29 octubre 2008

Timidez y un gato

Juan Carlos era un chico tímido, retraído, quizá un poco antisocial. Caminaba por la calle un tanto afligido. Con su chaqueta marrón un par de tallas más grande y unos pantalones ya viejos, de los que heredó al morir su padre, parecía un ratón perdido entre almohadones. Él pequeño y todo grande. El mundo le venía grande.
Cada mañana compraba flores en el puesto de Jimena y cada mañana se las entregaba a Isabel en el puesto de verduras que estaba inmediatamente al lado del primero. Se las entregaba o lo intentaba. La guapa Isabel acepto el ramo dos veces, el primer día y el siguiente y después de sospechar las intenciones de Juan decidió no volver a aceptar su ramo. Así llevaban tres años en que la pequeña pensión de Juan Carlos se convertía en flores que acababa llevando a casa. Un aroma delicioso en el salón.

El chico sufría mucho cuando era rechazado, se iba a casa, cabizbajo, a veces gimoteando.

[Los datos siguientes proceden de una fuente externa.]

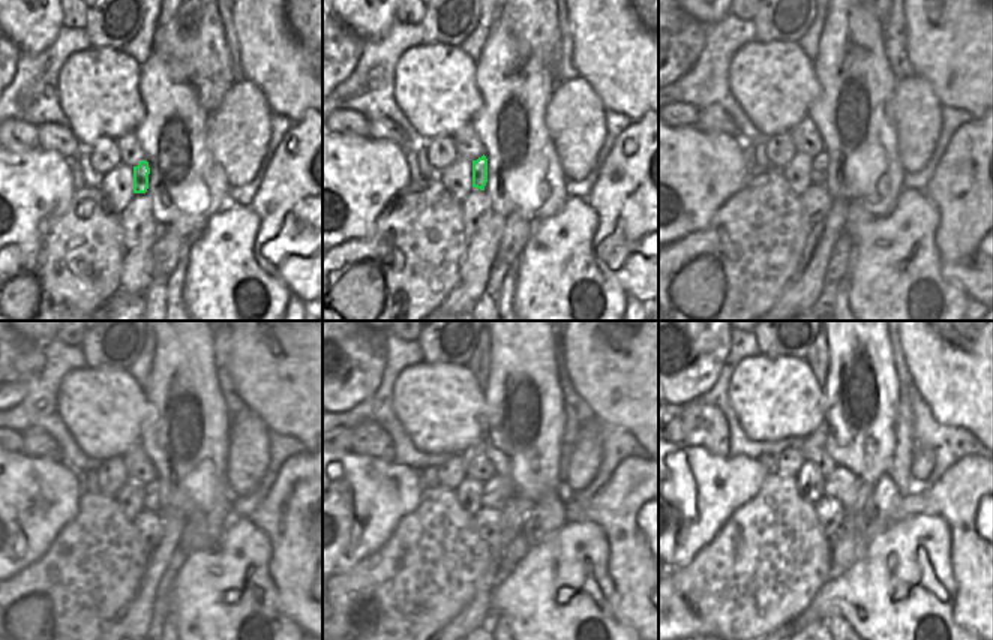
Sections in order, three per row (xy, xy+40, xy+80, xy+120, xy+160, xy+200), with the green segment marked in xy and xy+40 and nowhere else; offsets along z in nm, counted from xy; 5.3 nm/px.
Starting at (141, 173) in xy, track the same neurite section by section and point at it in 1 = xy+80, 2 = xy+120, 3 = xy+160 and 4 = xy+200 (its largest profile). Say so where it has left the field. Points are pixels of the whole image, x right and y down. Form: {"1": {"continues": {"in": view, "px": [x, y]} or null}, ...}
{"1": {"continues": {"in": "xy+80", "px": [818, 176]}}, "2": {"continues": {"in": "xy+120", "px": [155, 499]}}, "3": {"continues": {"in": "xy+160", "px": [498, 490]}}, "4": {"continues": {"in": "xy+200", "px": [842, 484]}}}

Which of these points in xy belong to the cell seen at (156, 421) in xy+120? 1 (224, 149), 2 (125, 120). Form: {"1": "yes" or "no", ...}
{"1": "no", "2": "no"}

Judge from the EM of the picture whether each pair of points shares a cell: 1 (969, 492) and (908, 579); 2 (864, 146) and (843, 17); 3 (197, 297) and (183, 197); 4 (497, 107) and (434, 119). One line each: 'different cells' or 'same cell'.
1: different cells
2: same cell
3: different cells
4: different cells

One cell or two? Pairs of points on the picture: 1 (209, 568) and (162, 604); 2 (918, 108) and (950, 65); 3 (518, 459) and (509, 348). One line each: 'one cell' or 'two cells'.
1: two cells
2: two cells
3: one cell

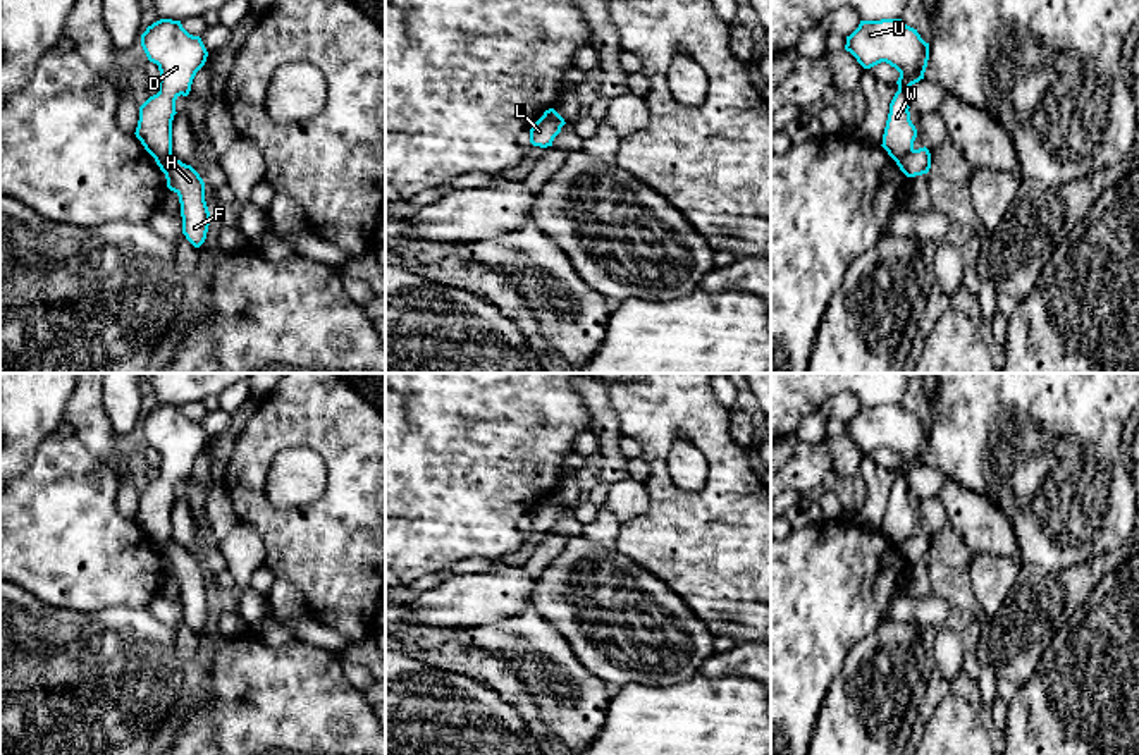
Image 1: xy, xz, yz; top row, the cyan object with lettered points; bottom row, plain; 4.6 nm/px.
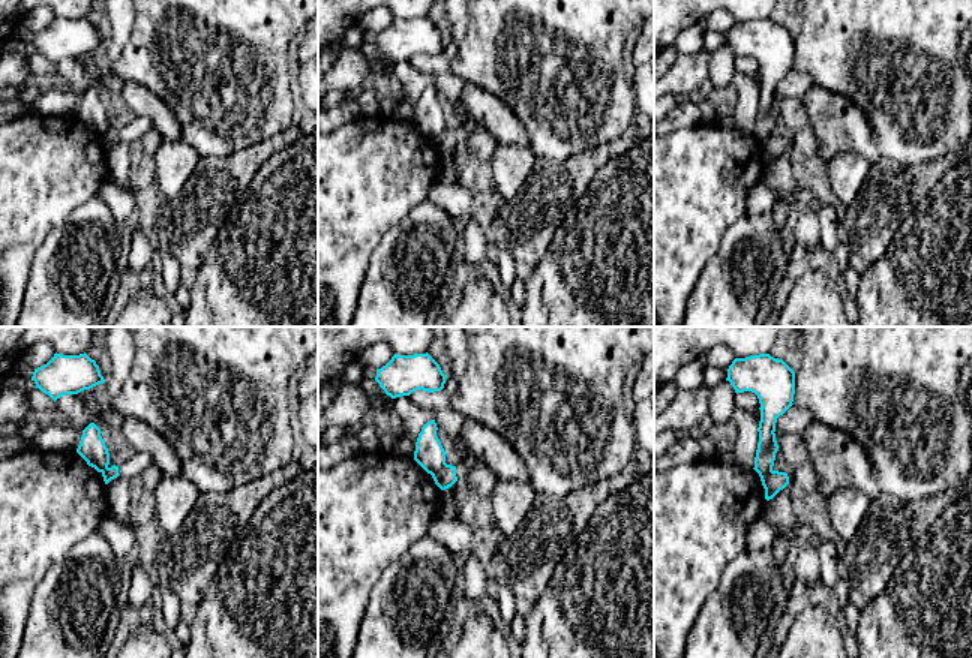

La portera de su casa decía que daba pena verlo y la mujer del puesto de flores no daba crédito. “¿Por qué no desistes?” decía un día; y cuando estaba de buen humor cambiaba la cantinela y le animaba “¡Hoy te las coge ya verás!”. La pena era su compañera durante el resto del día. A veces cogía la botella de whisky del mueble bar de su madre y se emborrachaba con dos dedales. Eso es lo que hacen los que tienen mal de amores, se van a un bar y se emborrachan.
Pero inexplicablemente la tristeza desaparecía con cada amanecer como por arte de magia. Como un Prometeo con su suplicio eterno, no era el hígado sino el corazón lo que le era arrancado, y con diferencia ya que a Juan Carlos no lo ataba ninguna cadena. Solo la ignorancia, sólo la ilusión del pez que siempre ve el acuario como algo nuevo. Esto le daba ánimos para perseverar.
Aquel día acaba de sufrir el enésimo rechazo cuando encontró un gatito en la calle. “¡hola chico, hola!” le dijo mientras le acariciaba el lomo. El gato ronroneaba entorno a sus piernas y Juan Carlos se sentó en el bordillo de la acera para tenerlo más a mano. Pensó si no sería buena idea regalarle un gato a Isabel. A mayor tamaño mayor posibilidad de éxito ¿no? Cuando se quiso dar cuenta el gato, muerto de hambre, estaba devorando las flores que habían quedado abandonadas en el suelo, a un lado. Y Juan Carlos tuvo una idea.

- Mañana te voy llevar a conocer a Isabel – le dijo cogiéndolo en brazos – ¡verás qué guapa! Y te dejaré que escojas tú las flores en el puesto de Jimena.